*Data listing*

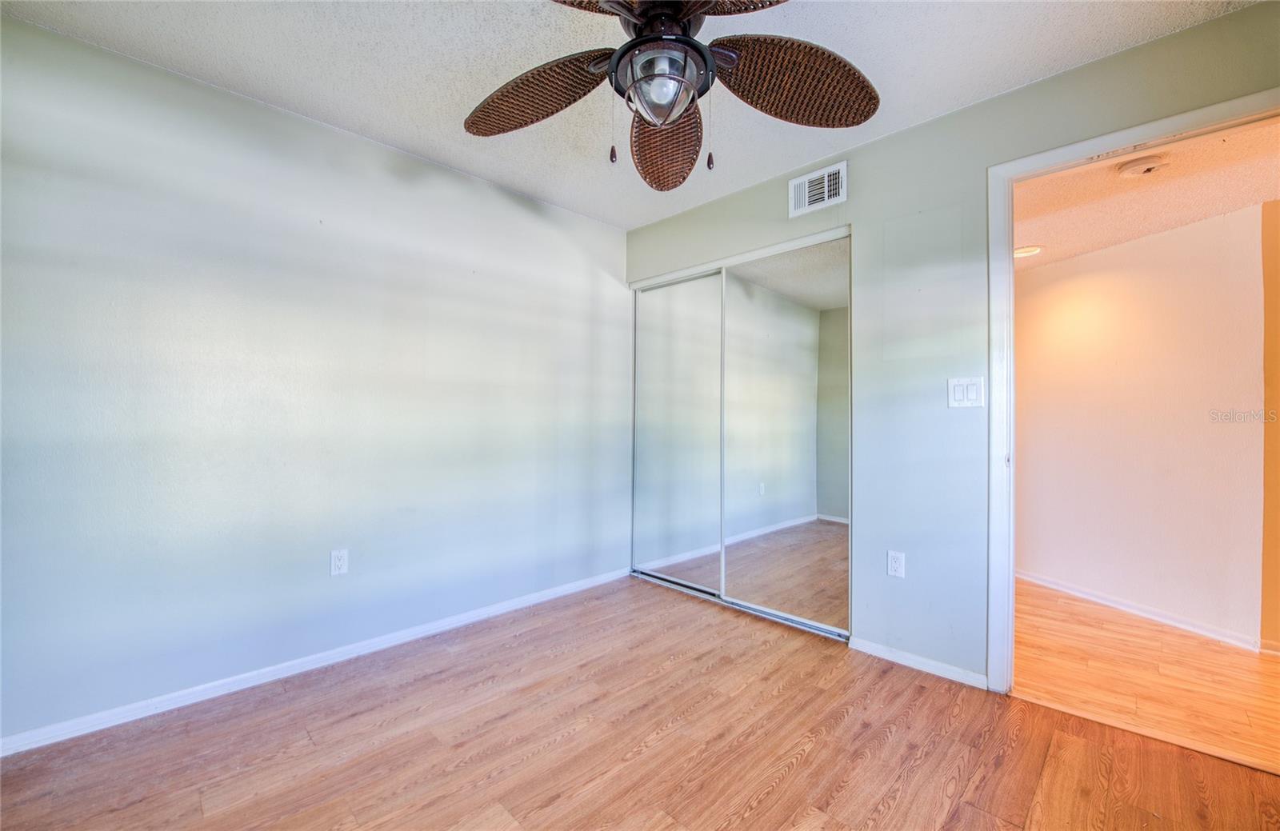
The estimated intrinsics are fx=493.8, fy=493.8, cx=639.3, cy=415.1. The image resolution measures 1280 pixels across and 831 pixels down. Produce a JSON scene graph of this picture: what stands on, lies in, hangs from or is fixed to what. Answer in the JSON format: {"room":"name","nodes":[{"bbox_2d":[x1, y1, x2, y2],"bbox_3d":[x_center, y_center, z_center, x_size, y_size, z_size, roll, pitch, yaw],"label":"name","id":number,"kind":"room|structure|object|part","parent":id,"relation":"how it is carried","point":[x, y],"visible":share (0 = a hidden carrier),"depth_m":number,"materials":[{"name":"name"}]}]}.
{"room":"bedroom","nodes":[
{"label":"bedroom","id":0,"kind":"room"},
{"bbox_2d":[0,14,629,748],"bbox_3d":[-1.246,-0.092,2.515,0.131,2.436,3.637,0,-1,45],"label":"left wall","id":1,"kind":"structure","parent":0,"point":[485,189],"depth_m":2.07,"materials":[{"name":"paint"}]},
{"bbox_2d":[0,566,634,758],"bbox_3d":[-1.216,1.100,2.441,0.014,0.068,3.227,0,-1,45],"label":"baseboard","id":2,"kind":"structure","parent":1,"relation":"attached to","point":[550,597],"depth_m":2.06,"materials":[{"name":"white paint"}]},
{"bbox_2d":[329,548,348,575],"bbox_3d":[-1.380,0.674,2.266,0.008,0.115,0.070,0,-1,45],"label":"wall socket","id":3,"kind":"object","parent":1,"relation":"attached to","point":[339,562],"visible":0.98,"depth_m":2.26,"materials":[{"name":"white plastic"}]},
{"bbox_2d":[0,0,1256,229],"bbox_3d":[-0.041,-1.378,1.264,3.876,0.108,3.458,0,-1,45],"label":"ceiling","id":4,"kind":"structure","parent":0,"point":[952,98],"depth_m":1.85,"materials":[{"name":"white paint"}]},
{"bbox_2d":[462,0,879,189],"bbox_3d":[0.059,-0.988,1.349,1.263,0.680,1.258,0,-1,45],"label":"ceiling fan","id":5,"kind":"object","parent":4,"relation":"hanging from","point":[698,50],"visible":0.99,"depth_m":1.42,"materials":[{"name":"brown metal"}]},
{"bbox_3d":[-0.329,-0.980,1.558,0.500,0.141,0.368,0,-1,45],"label":"blade","id":6,"kind":"part","parent":5,"relation":"part of","materials":[{"name":"brown wicker"}]},
{"bbox_2d":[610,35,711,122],"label":"fan light","id":7,"kind":"object","parent":5,"relation":"attached to","point":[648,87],"visible":0.96,"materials":[{"name":"clear glass"}]},
{"bbox_3d":[0.087,-0.911,1.690,0.534,0.166,0.261,0,-1,45],"label":"blade","id":8,"kind":"part","parent":5,"relation":"part of","materials":[{"name":"brown wicker"}]},
{"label":"fan blade","id":9,"kind":"part","parent":5,"relation":"part of","materials":[{"name":"brown wicker"}]},
{"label":"blade","id":10,"kind":"part","parent":5,"relation":"part of","materials":[{"name":"brown wicker"}]},
{"bbox_3d":[0.431,-0.968,1.471,0.403,0.154,0.457,0,-1,45],"label":"blade","id":11,"kind":"part","parent":5,"relation":"part of","materials":[{"name":"brown wicker"}]},
{"bbox_2d":[0,574,1279,830],"bbox_3d":[-0.006,1.170,1.266,3.954,0.095,3.609,0,-1,45],"label":"floor","id":12,"kind":"structure","parent":0,"point":[791,775],"depth_m":1.66,"materials":[{"name":"brown wood"}]},
{"bbox_2d":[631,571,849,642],"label":"closet door track","id":13,"kind":"object","parent":12,"relation":"on","point":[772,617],"visible":0.61,"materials":[{"name":"silver metal"}]},
{"bbox_2d":[620,2,1279,687],"bbox_3d":[1.122,-0.092,2.434,3.543,2.466,0.127,0,-1,45],"label":"right wall","id":14,"kind":"structure","parent":0,"point":[1239,16],"depth_m":2.18,"materials":[{"name":"paint"}]},
{"bbox_2d":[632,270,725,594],"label":"mirrored closet door","id":15,"kind":"structure","parent":14,"relation":"in","point":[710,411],"depth_m":3.28,"materials":[{"name":"silver mirror"}]},
{"bbox_2d":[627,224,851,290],"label":"closet door top track","id":16,"kind":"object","parent":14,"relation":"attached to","point":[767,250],"visible":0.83,"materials":[{"name":"white metal"}]},
{"bbox_2d":[718,237,848,635],"bbox_3d":[0.789,0.104,2.759,0.837,2.028,0.021,0,-1,45],"label":"mirrored closet door","id":17,"kind":"structure","parent":14,"relation":"in","point":[730,454],"depth_m":2.72,"materials":[{"name":"mirror"}]},
{"bbox_2d":[788,160,847,216],"bbox_3d":[0.915,-1.167,2.563,0.300,0.200,0.015,0,-1,45],"label":"air vent","id":18,"kind":"object","parent":14,"relation":"attached to","point":[806,189],"visible":0.99,"depth_m":2.56,"materials":[{"name":"white metal"}]},
{"bbox_2d":[886,550,905,578],"bbox_3d":[1.176,0.683,2.265,0.071,0.116,0.009,0,-1,45],"label":"wall socket","id":19,"kind":"object","parent":14,"relation":"attached to","point":[893,565],"visible":0.99,"depth_m":2.26,"materials":[{"name":"white plastic"}]},
{"bbox_2d":[846,635,989,690],"bbox_3d":[1.236,1.107,2.221,0.576,0.062,0.013,0,-1,45],"label":"baseboard","id":20,"kind":"structure","parent":14,"relation":"attached to","point":[883,651],"depth_m":2.20,"materials":[{"name":"white paint"}]},
{"bbox_2d":[947,376,984,408],"bbox_3d":[1.373,-0.095,2.082,0.129,0.126,0.015,0,-1,45],"label":"light switch","id":21,"kind":"object","parent":14,"relation":"attached to","point":[960,397],"visible":0.98,"depth_m":2.08,"materials":[{"name":"white plastic"}]},
{"bbox_2d":[988,84,1279,690],"bbox_3d":[1.772,0.067,1.742,0.956,2.112,0.160,0,-1,45],"label":"door frame","id":22,"kind":"structure","parent":14,"relation":"in","point":[1011,174],"depth_m":1.99,"materials":[{"name":"white paint"}]},
{"bbox_2d":[1015,202,1266,647],"bbox_3d":[2.838,0.033,3.049,1.113,2.259,0.178,0,-1,45],"label":"hallway wall","id":23,"kind":"structure","parent":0,"point":[1103,280],"depth_m":2.82,"materials":[{"name":"paint"}]},
{"bbox_2d":[1016,570,1262,651],"bbox_3d":[2.718,1.121,3.288,0.014,0.073,2.220,1,-1,-16],"label":"baseboard","id":24,"kind":"structure","parent":23,"relation":"attached to","point":[1162,619],"depth_m":2.79,"materials":[{"name":"white paint"}]},
{"bbox_2d":[1011,578,1279,773],"bbox_3d":[2.681,1.187,2.543,3.421,0.082,2.088,0,-1,45],"label":"hallway floor","id":25,"kind":"structure","parent":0,"point":[1177,637],"depth_m":2.16,"materials":[{"name":"brown wood"}]},
{"bbox_2d":[1012,120,1279,271],"bbox_3d":[2.316,-1.082,2.598,2.764,0.109,2.138,0,-1,45],"label":"hallway ceiling","id":26,"kind":"structure","parent":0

*Exercise objective*
Restate the records above exactly, less any pictures.

*Exercise solution*
The estimated intrinsics are fx=493.8, fy=493.8, cx=639.3, cy=415.1. The image resolution measures 1280 pixels across and 831 pixels down. Produce a JSON scene graph of this picture: what stands on, lies in, hangs from or is fixed to what. Answer in the JSON format: {"room":"name","nodes":[{"bbox_2d":[x1, y1, x2, y2],"bbox_3d":[x_center, y_center, z_center, x_size, y_size, z_size, roll, pitch, yaw],"label":"name","id":number,"kind":"room|structure|object|part","parent":id,"relation":"how it is carried","point":[x, y],"visible":share (0 = a hidden carrier),"depth_m":number,"materials":[{"name":"name"}]}]}.
{"room":"bedroom","nodes":[
{"label":"bedroom","id":0,"kind":"room"},
{"bbox_2d":[0,14,629,748],"bbox_3d":[-1.246,-0.092,2.515,0.131,2.436,3.637,0,-1,45],"label":"left wall","id":1,"kind":"structure","parent":0,"point":[485,189],"depth_m":2.07,"materials":[{"name":"paint"}]},
{"bbox_2d":[0,566,634,758],"bbox_3d":[-1.216,1.100,2.441,0.014,0.068,3.227,0,-1,45],"label":"baseboard","id":2,"kind":"structure","parent":1,"relation":"attached to","point":[550,597],"depth_m":2.06,"materials":[{"name":"white paint"}]},
{"bbox_2d":[329,548,348,575],"bbox_3d":[-1.380,0.674,2.266,0.008,0.115,0.070,0,-1,45],"label":"wall socket","id":3,"kind":"object","parent":1,"relation":"attached to","point":[339,562],"visible":0.98,"depth_m":2.26,"materials":[{"name":"white plastic"}]},
{"bbox_2d":[0,0,1256,229],"bbox_3d":[-0.041,-1.378,1.264,3.876,0.108,3.458,0,-1,45],"label":"ceiling","id":4,"kind":"structure","parent":0,"point":[952,98],"depth_m":1.85,"materials":[{"name":"white paint"}]},
{"bbox_2d":[462,0,879,189],"bbox_3d":[0.059,-0.988,1.349,1.263,0.680,1.258,0,-1,45],"label":"ceiling fan","id":5,"kind":"object","parent":4,"relation":"hanging from","point":[698,50],"visible":0.99,"depth_m":1.42,"materials":[{"name":"brown metal"}]},
{"bbox_3d":[-0.329,-0.980,1.558,0.500,0.141,0.368,0,-1,45],"label":"blade","id":6,"kind":"part","parent":5,"relation":"part of","materials":[{"name":"brown wicker"}]},
{"bbox_2d":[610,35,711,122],"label":"fan light","id":7,"kind":"object","parent":5,"relation":"attached to","point":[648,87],"visible":0.96,"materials":[{"name":"clear glass"}]},
{"bbox_3d":[0.087,-0.911,1.690,0.534,0.166,0.261,0,-1,45],"label":"blade","id":8,"kind":"part","parent":5,"relation":"part of","materials":[{"name":"brown wicker"}]},
{"label":"fan blade","id":9,"kind":"part","parent":5,"relation":"part of","materials":[{"name":"brown wicker"}]},
{"label":"blade","id":10,"kind":"part","parent":5,"relation":"part of","materials":[{"name":"brown wicker"}]},
{"bbox_3d":[0.431,-0.968,1.471,0.403,0.154,0.457,0,-1,45],"label":"blade","id":11,"kind":"part","parent":5,"relation":"part of","materials":[{"name":"brown wicker"}]},
{"bbox_2d":[0,574,1279,830],"bbox_3d":[-0.006,1.170,1.266,3.954,0.095,3.609,0,-1,45],"label":"floor","id":12,"kind":"structure","parent":0,"point":[791,775],"depth_m":1.66,"materials":[{"name":"brown wood"}]},
{"bbox_2d":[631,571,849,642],"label":"closet door track","id":13,"kind":"object","parent":12,"relation":"on","point":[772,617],"visible":0.61,"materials":[{"name":"silver metal"}]},
{"bbox_2d":[620,2,1279,687],"bbox_3d":[1.122,-0.092,2.434,3.543,2.466,0.127,0,-1,45],"label":"right wall","id":14,"kind":"structure","parent":0,"point":[1239,16],"depth_m":2.18,"materials":[{"name":"paint"}]},
{"bbox_2d":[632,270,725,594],"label":"mirrored closet door","id":15,"kind":"structure","parent":14,"relation":"in","point":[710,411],"depth_m":3.28,"materials":[{"name":"silver mirror"}]},
{"bbox_2d":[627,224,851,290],"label":"closet door top track","id":16,"kind":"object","parent":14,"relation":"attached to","point":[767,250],"visible":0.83,"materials":[{"name":"white metal"}]},
{"bbox_2d":[718,237,848,635],"bbox_3d":[0.789,0.104,2.759,0.837,2.028,0.021,0,-1,45],"label":"mirrored closet door","id":17,"kind":"structure","parent":14,"relation":"in","point":[730,454],"depth_m":2.72,"materials":[{"name":"mirror"}]},
{"bbox_2d":[788,160,847,216],"bbox_3d":[0.915,-1.167,2.563,0.300,0.200,0.015,0,-1,45],"label":"air vent","id":18,"kind":"object","parent":14,"relation":"attached to","point":[806,189],"visible":0.99,"depth_m":2.56,"materials":[{"name":"white metal"}]},
{"bbox_2d":[886,550,905,578],"bbox_3d":[1.176,0.683,2.265,0.071,0.116,0.009,0,-1,45],"label":"wall socket","id":19,"kind":"object","parent":14,"relation":"attached to","point":[893,565],"visible":0.99,"depth_m":2.26,"materials":[{"name":"white plastic"}]},
{"bbox_2d":[846,635,989,690],"bbox_3d":[1.236,1.107,2.221,0.576,0.062,0.013,0,-1,45],"label":"baseboard","id":20,"kind":"structure","parent":14,"relation":"attached to","point":[883,651],"depth_m":2.20,"materials":[{"name":"white paint"}]},
{"bbox_2d":[947,376,984,408],"bbox_3d":[1.373,-0.095,2.082,0.129,0.126,0.015,0,-1,45],"label":"light switch","id":21,"kind":"object","parent":14,"relation":"attached to","point":[960,397],"visible":0.98,"depth_m":2.08,"materials":[{"name":"white plastic"}]},
{"bbox_2d":[988,84,1279,690],"bbox_3d":[1.772,0.067,1.742,0.956,2.112,0.160,0,-1,45],"label":"door frame","id":22,"kind":"structure","parent":14,"relation":"in","point":[1011,174],"depth_m":1.99,"materials":[{"name":"white paint"}]},
{"bbox_2d":[1015,202,1266,647],"bbox_3d":[2.838,0.033,3.049,1.113,2.259,0.178,0,-1,45],"label":"hallway wall","id":23,"kind":"structure","parent":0,"point":[1103,280],"depth_m":2.82,"materials":[{"name":"paint"}]},
{"bbox_2d":[1016,570,1262,651],"bbox_3d":[2.718,1.121,3.288,0.014,0.073,2.220,1,-1,-16],"label":"baseboard","id":24,"kind":"structure","parent":23,"relation":"attached to","point":[1162,619],"depth_m":2.79,"materials":[{"name":"white paint"}]},
{"bbox_2d":[1011,578,1279,773],"bbox_3d":[2.681,1.187,2.543,3.421,0.082,2.088,0,-1,45],"label":"hallway floor","id":25,"kind":"structure","parent":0,"point":[1177,637],"depth_m":2.16,"materials":[{"name":"brown wood"}]},
{"bbox_2d":[1012,120,1279,271],"bbox_3d":[2.316,-1.082,2.598,2.764,0.109,2.138,0,-1,45],"label":"hallway ceiling","id":26,"kind":"structure","parent":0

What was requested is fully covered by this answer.